A day before approving the new maps, Pritzker was asked in an interview with WTTW to address GOP critics calling on him to prove he wasn’t lying to voters during his campaign by rejecting the Democrats’ maps.

“What I really want is a constitutional amendment for an independent commission to draw the maps. That is what the legislature should have done, didn’t do,” Pritzker said. “There are people who wanted to have legislation passed for an independent commission. It’s unclear to me whether that’s constitutional or not, but that could have been a way to do it. Then, Republicans and Democrats working together in a bipartisan fashion would have been another way to get a fair map.

“I’ll remind you that the Republicans don’t seem to want to do any of those things,” he continued. “They have argued that they want an independent commission, but they didn’t do anything about it.”

As WTTW reporter Amanda Vinicky told Pritzker, however, GOP lawmakers filed legislation to create an independent commission this session. Pritzker did not respond to that point during the segment, so we decided to find out what the governor was talking about when he said the state’s minority party “didn’t do anything” to get independent maps.

GOP legislation raises constitutional questions, but shows Republicans did act

Over the years, citizen initiatives and lawmakers from both parties have offered plans aimed at thwarting the practice of partisan gerrymandering, where the dominant political party manipulates boundaries to benefit their candidates and, sometimes, incumbents in general.

Republican lawmakers in the General Assembly filed two proposals to create an independent redistricting commission without amending the constitution this year. One of the bills they put forth was backed by GOP leaders in both chambers, but neither measure received Democrat support.

While that legislation sat idle in a Democrat-controlled committee this session, the bill’s GOP proponents worked to draw attention to the measure at news conferences, framing their plan as an alternative to the map Democrat lawmakers reviewed behind closed doors this spring in the same room where party leaders met a decade ago to create the current map.

It’s all “power politics,” according to Chris Mooney, a state politics expert at the University of Illinois’ Institute of Government & Public Affairs. The Democrat majority, he said, knows the general public “is not really exercised about this whole business and they are betting the Republicans can’t make them exercised about it.”

“They [Republicans] did something, I think that’s pretty clear,” Mooney said. “Whether it amounted to a hill of beans, that’s another question.”

So we reached out to Pritzker’s office to ask why the governor said the GOP “didn’t do anything” to try to create an independent commission.

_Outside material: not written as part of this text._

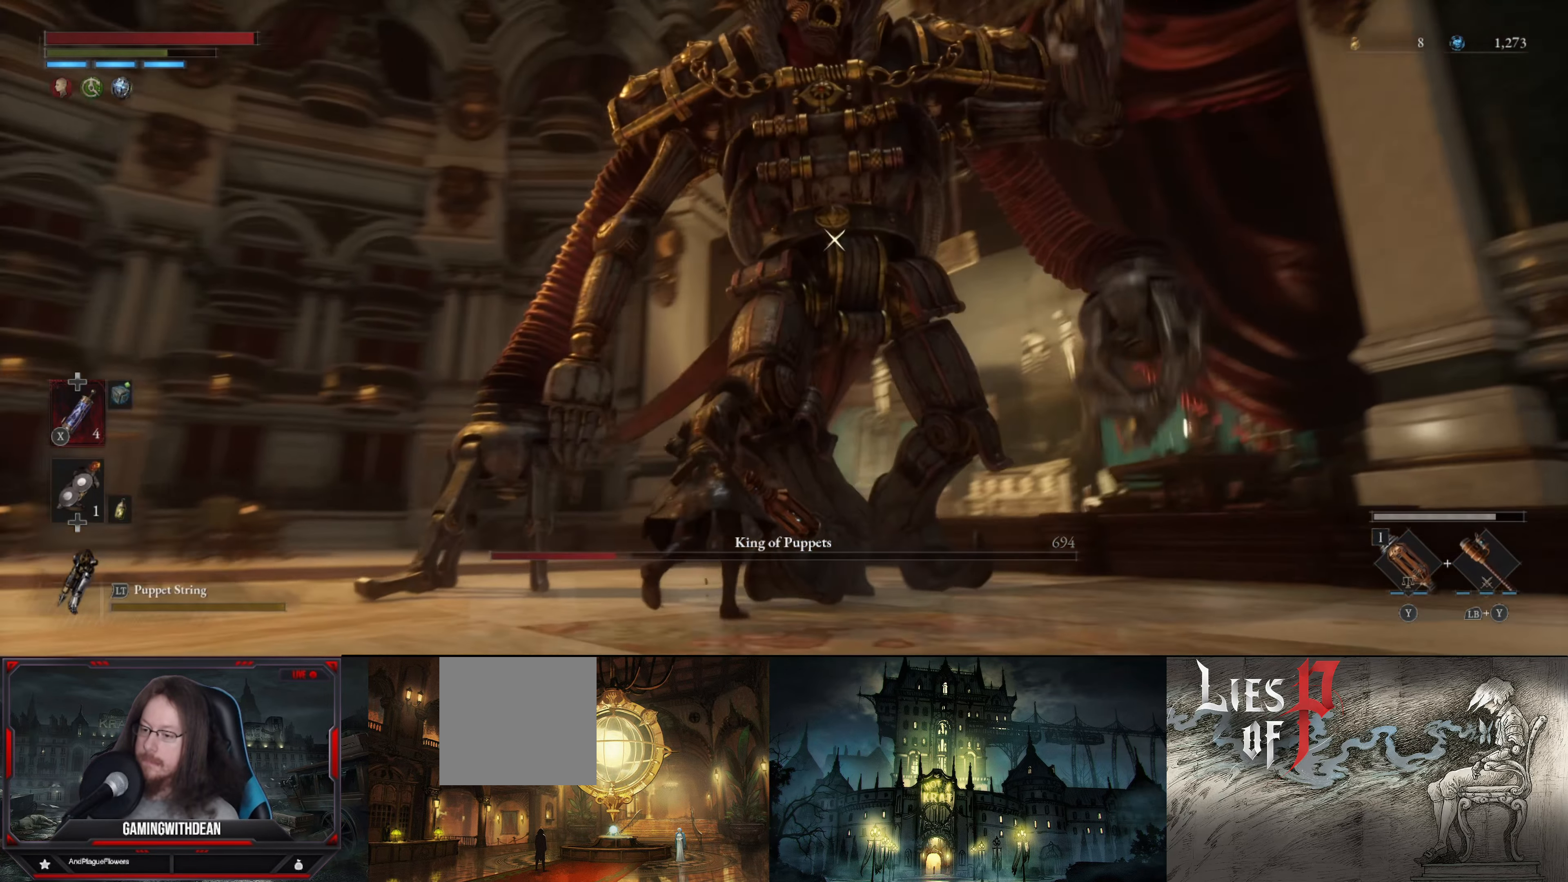
{"buttons": [], "left_stick": "up-left", "right_stick": "center", "events": []}
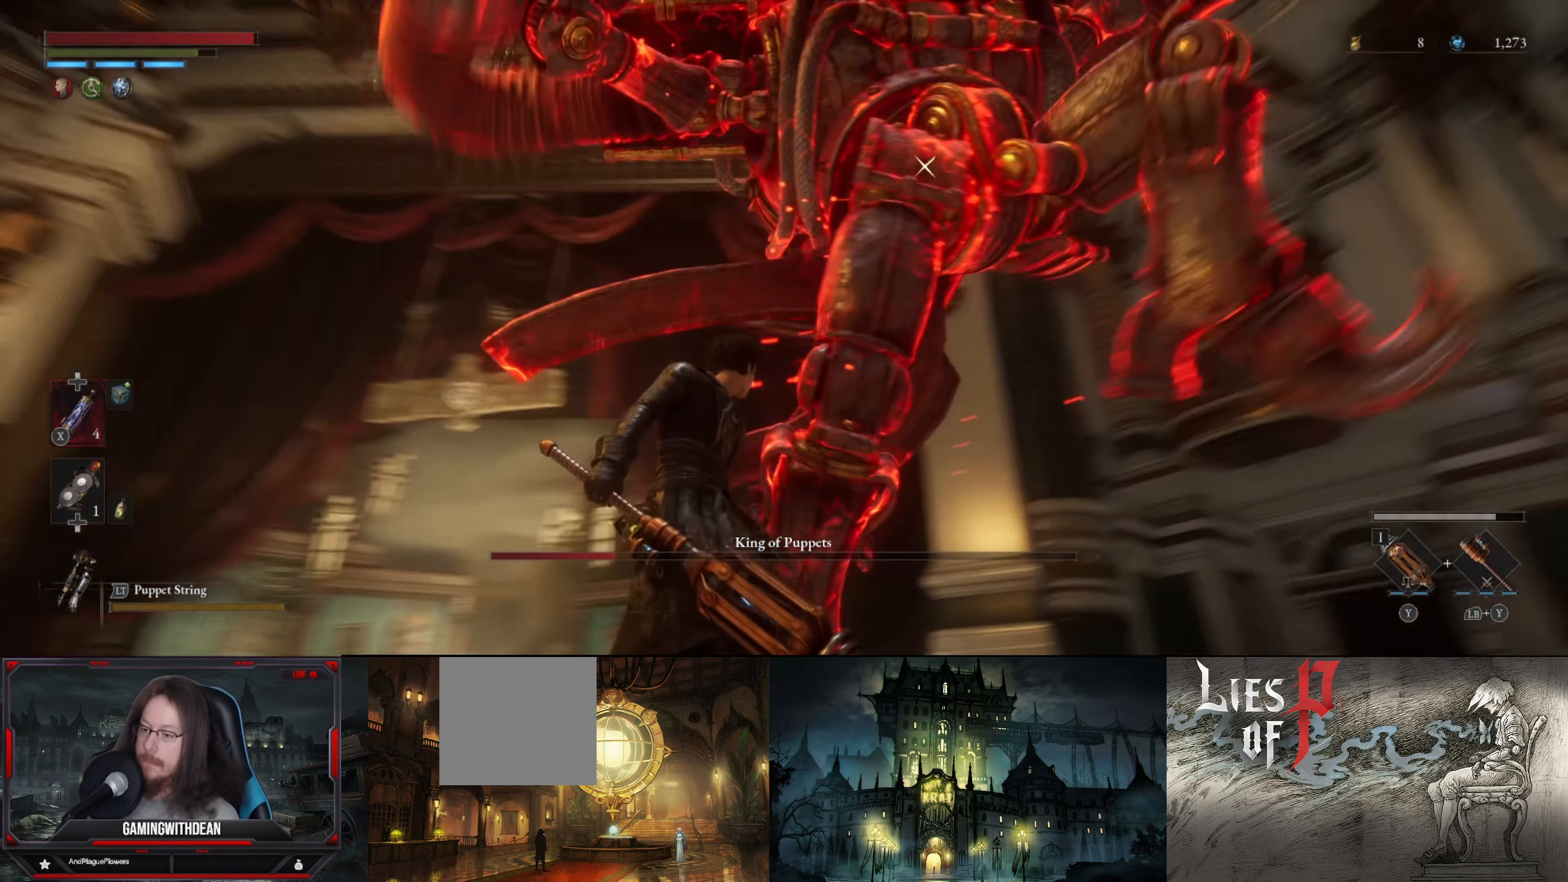
{"buttons": [], "left_stick": "up-left", "right_stick": "center", "events": [[33, "L1", "down"], [300, "L1", "up"]]}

In response, Pritzker spokeswoman Jordan Abudayyeh told us the GOP legislation conflicts with the state constitution, which lays out a specific process for redistricting. Whether or not the GOP legislation would prevail in court remains open for debate.

The Illinois Constitution tasks the General Assembly with drawing new legislative districts in the year following each federal decennial census. Failure to pass a plan and get it signed into law by June 30 triggers a process involving a bipartisan commission that ultimately gives both parties a 50-50 chance at selecting the state’s next map, an outcome Democrats have sought to avoid.

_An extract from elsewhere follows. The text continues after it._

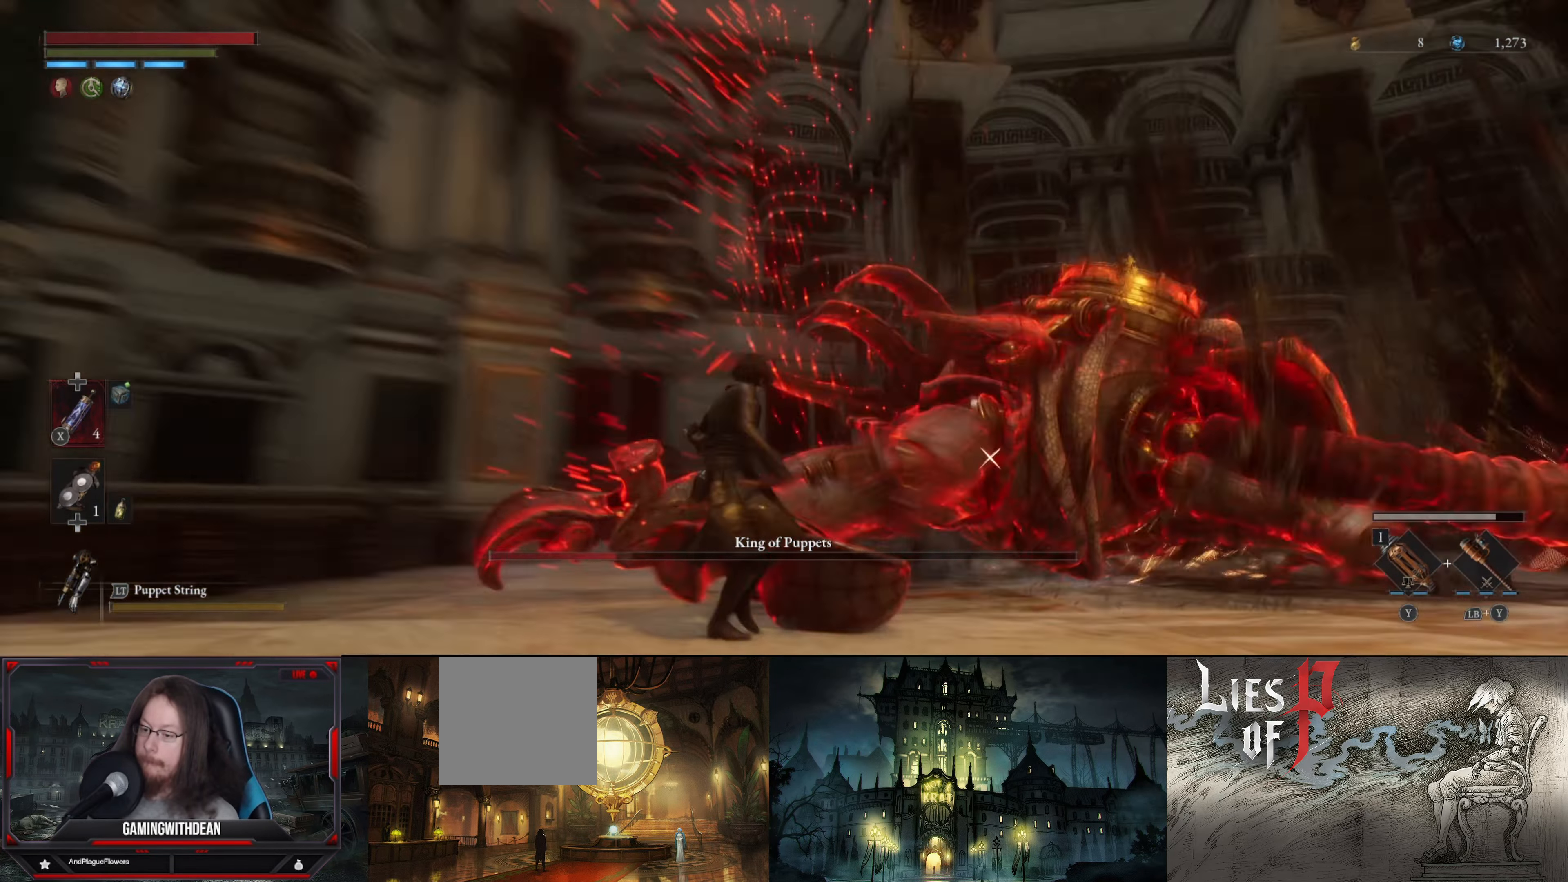
{"buttons": ["R1"], "left_stick": "up", "right_stick": "center", "events": [[83, "L1", "down"], [266, "L1", "up"], [333, "left_stick", "up"], [416, "R1", "down"]]}
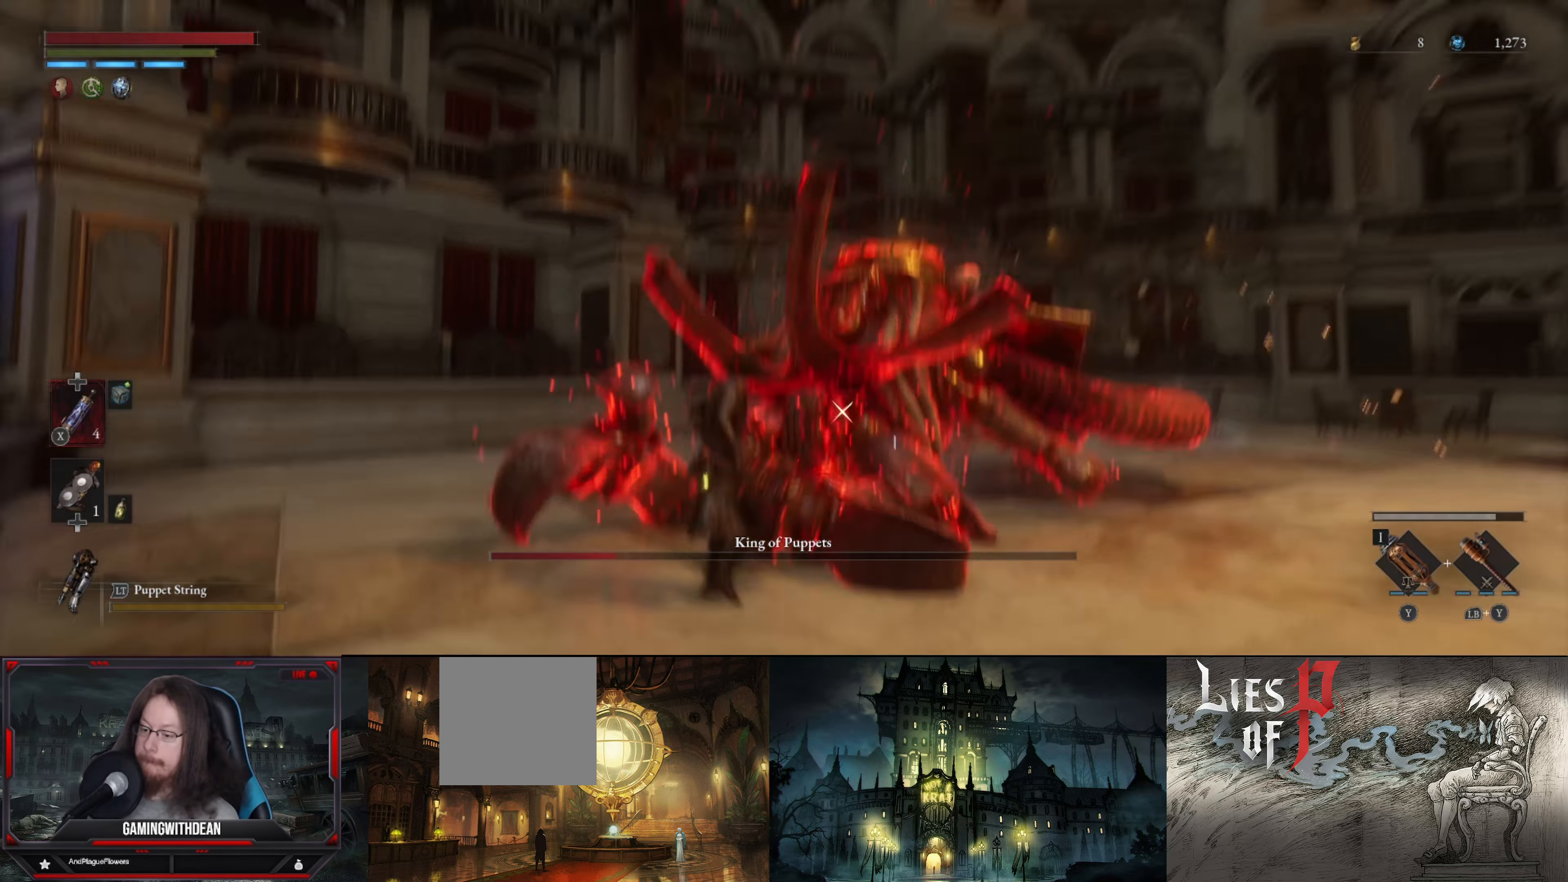
{"buttons": [], "left_stick": "center", "right_stick": "center", "events": [[16, "left_stick", "center"], [66, "R1", "up"], [300, "R1", "down"], [366, "R1", "up"], [450, "R1", "down"], [500, "R1", "up"]]}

Lawmakers and the governor could pass a law creating a new commission without amending the constitution if that panel was solely advisory, according to Ann Lousin, a professor of constitutional law at the University of Illinois-Chicago John Marshall Law School.

The GOP plan does not explicitly describe the bipartisan commission of 16 court-appointed members it proposes as advisory, though it does state that panel would hand off its map to the lawmaker-appointed legislative redistricting commission already empowered by the constitution to take over the process if a lawmaker-drawn map is not approved by June 30.

Constitutional hypotheticals aside, however, Pritzker cited creating an independent commission through the legislative process as one of the options Republicans could have tried in his remarks to WTTW. We asked Abudayyeh to address this, but did not hear back.

Our ruling

Pritzker said Republican lawmakers “have argued that they want an independent commission, but they didn’t do anything about it.”

Republicans filed and promoted legislation this session aimed at creating an independent redistricting commission, and in his remarks to WTTW Pritzker cited creating an independent panel via legislation as one of the ways lawmakers could have tried for an independent map.

Whether or not the GOP plan would have held up in court, it’s clear Republican lawmakers made at least some effort to create a redistricting commission not controlled by the legislature.

We rate Pritzker’s claim Mostly False.

MOSTLY FALSE – The statement contains an element of truth but ignores critical facts that would give a different impression.